REPUBLIKA.CO.ID, JAKARTA -- Keberadaan baitulmal juga tetap dipertahankan pada era pemerintahan Khalifah Utsman bin Affan. Pada masa kepemimpinan Utsman, pejabat perbendaharaan yang ditempatkan di wilayah kekuasaan Islam bersifat independen.
Sehingga, pejabat baitulmal itu memiliki kekuasaan untuk mengontrol pengeluaran dana para pejabat dan gubernur di wilayah. Sempat terjadi benturan antara Sa’d bin Abi Waqas - gubernur Kufah yang kuat namun boros - dengan Ibnu Mas’ud pejabat perbendaharaan di Kufah.
Utsman akhirnya memutuskan untuk memecat Sa’d, karena dinilai terlalu boros. Khalifah ketiga ini juga menggunakan dana di baitulmal untuk menjamin kesejahteraan rakyatnya.
Utsman tak pernah mengambil dan menerima gaji sebagai khalifah dari baitulmal. Setiap hari Jumat, Utsman berupaya untuk memerdekakan budak. Dia juga menjamin kehidupan janda dan anak yatim-piatu.
Pemerintahan Khalifah Ali bin Abi Thalib pun menggunakan dana yang dihimpun baitulmal untuk kepentingan rakyat dan pembangunan. Ketika pemerintahannya berseteru dengan Mu’awiyah, beberapa orang yang dekat dengan Ali membisiki agar menggunakan dana baitulmal. Namun, Ali dengan tegas menolak untuk menggunakan dana baitulmal.
‘’Apakah kamu menginginkan aku mencapai kemenangan dengan cara yang tak adil?’’ tegas Ali.

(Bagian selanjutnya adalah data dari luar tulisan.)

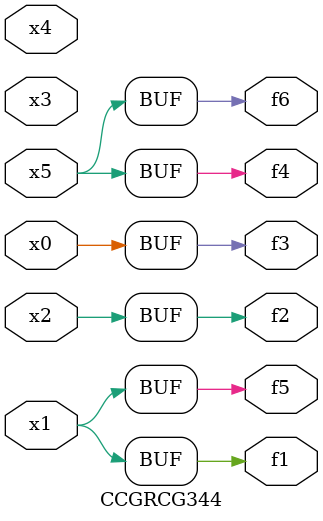
<source format=v>
module CCGRCG344(
	input x0, x1, x2, x3, x4, x5,
	output f1, f2, f3, f4, f5, f6
);
	assign f1 = x1;
	assign f2 = x2;
	assign f3 = x0;
	assign f4 = x5;
	assign f5 = x1;
	assign f6 = x5;
endmodule

</source>
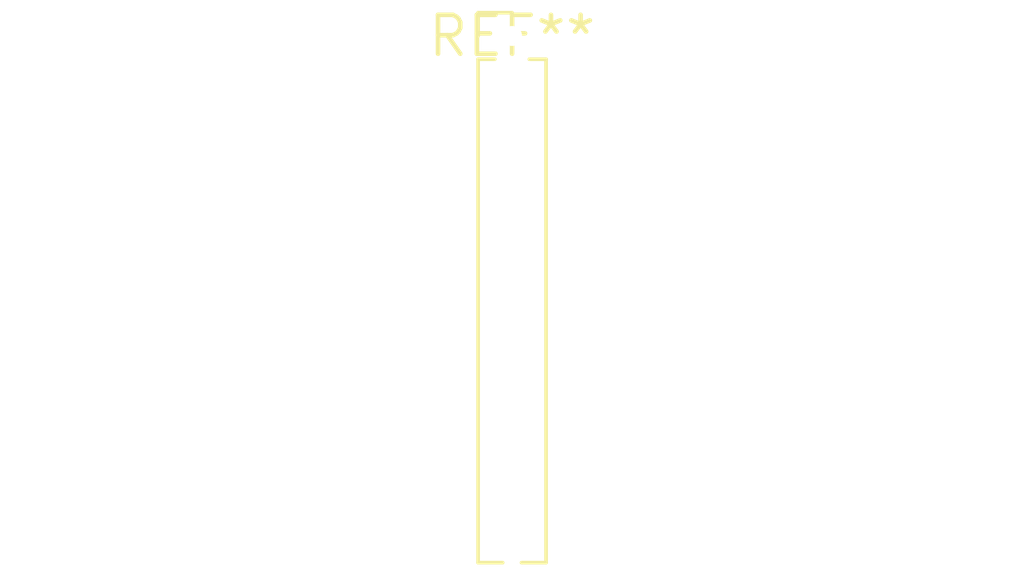
<source format=kicad_pcb>
(kicad_pcb (version 20240108) (generator pcbnew)

  (general
    (thickness 1.6)
  )

  (paper "A4")
  (layers
    (0 "F.Cu" signal)
    (31 "B.Cu" signal)
    (32 "B.Adhes" user "B.Adhesive")
    (33 "F.Adhes" user "F.Adhesive")
    (34 "B.Paste" user)
    (35 "F.Paste" user)
    (36 "B.SilkS" user "B.Silkscreen")
    (37 "F.SilkS" user "F.Silkscreen")
    (38 "B.Mask" user)
    (39 "F.Mask" user)
    (40 "Dwgs.User" user "User.Drawings")
    (41 "Cmts.User" user "User.Comments")
    (42 "Eco1.User" user "User.Eco1")
    (43 "Eco2.User" user "User.Eco2")
    (44 "Edge.Cuts" user)
    (45 "Margin" user)
    (46 "B.CrtYd" user "B.Courtyard")
    (47 "F.CrtYd" user "F.Courtyard")
    (48 "B.Fab" user)
    (49 "F.Fab" user)
    (50 "User.1" user)
    (51 "User.2" user)
    (52 "User.3" user)
    (53 "User.4" user)
    (54 "User.5" user)
    (55 "User.6" user)
    (56 "User.7" user)
    (57 "User.8" user)
    (58 "User.9" user)
  )

  (setup
    (pad_to_mask_clearance 0)
    (pcbplotparams
      (layerselection 0x00010fc_ffffffff)
      (plot_on_all_layers_selection 0x0000000_00000000)
      (disableapertmacros false)
      (usegerberextensions false)
      (usegerberattributes false)
      (usegerberadvancedattributes false)
      (creategerberjobfile false)
      (dashed_line_dash_ratio 12.000000)
      (dashed_line_gap_ratio 3.000000)
      (svgprecision 4)
      (plotframeref false)
      (viasonmask false)
      (mode 1)
      (useauxorigin false)
      (hpglpennumber 1)
      (hpglpenspeed 20)
      (hpglpendiameter 15.000000)
      (dxfpolygonmode false)
      (dxfimperialunits false)
      (dxfusepcbnewfont false)
      (psnegative false)
      (psa4output false)
      (plotreference false)
      (plotvalue false)
      (plotinvisibletext false)
      (sketchpadsonfab false)
      (subtractmaskfromsilk false)
      (outputformat 1)
      (mirror false)
      (drillshape 1)
      (scaleselection 1)
      (outputdirectory "")
    )
  )

  (net 0 "")

  (footprint "PinHeader_1x14_P1.27mm_Vertical" (layer "F.Cu") (at 0 0))

)

</source>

Pada era Khulafa Ar-Rasyidin, dana baitulmal benar- benar dikelola secara transparan dan adil. Para khalifah sama sekali tak tergiur untuk menggunakan dana yang bertumpuk di kas negara itu untuk kepentingan dan ambisi pribadi.
Pejabat korup dipecat dan dipenjara. Sehingga uang yang berasal dari rakyat benar-benar tersalur kembali untuk kesejahteraan rakyat.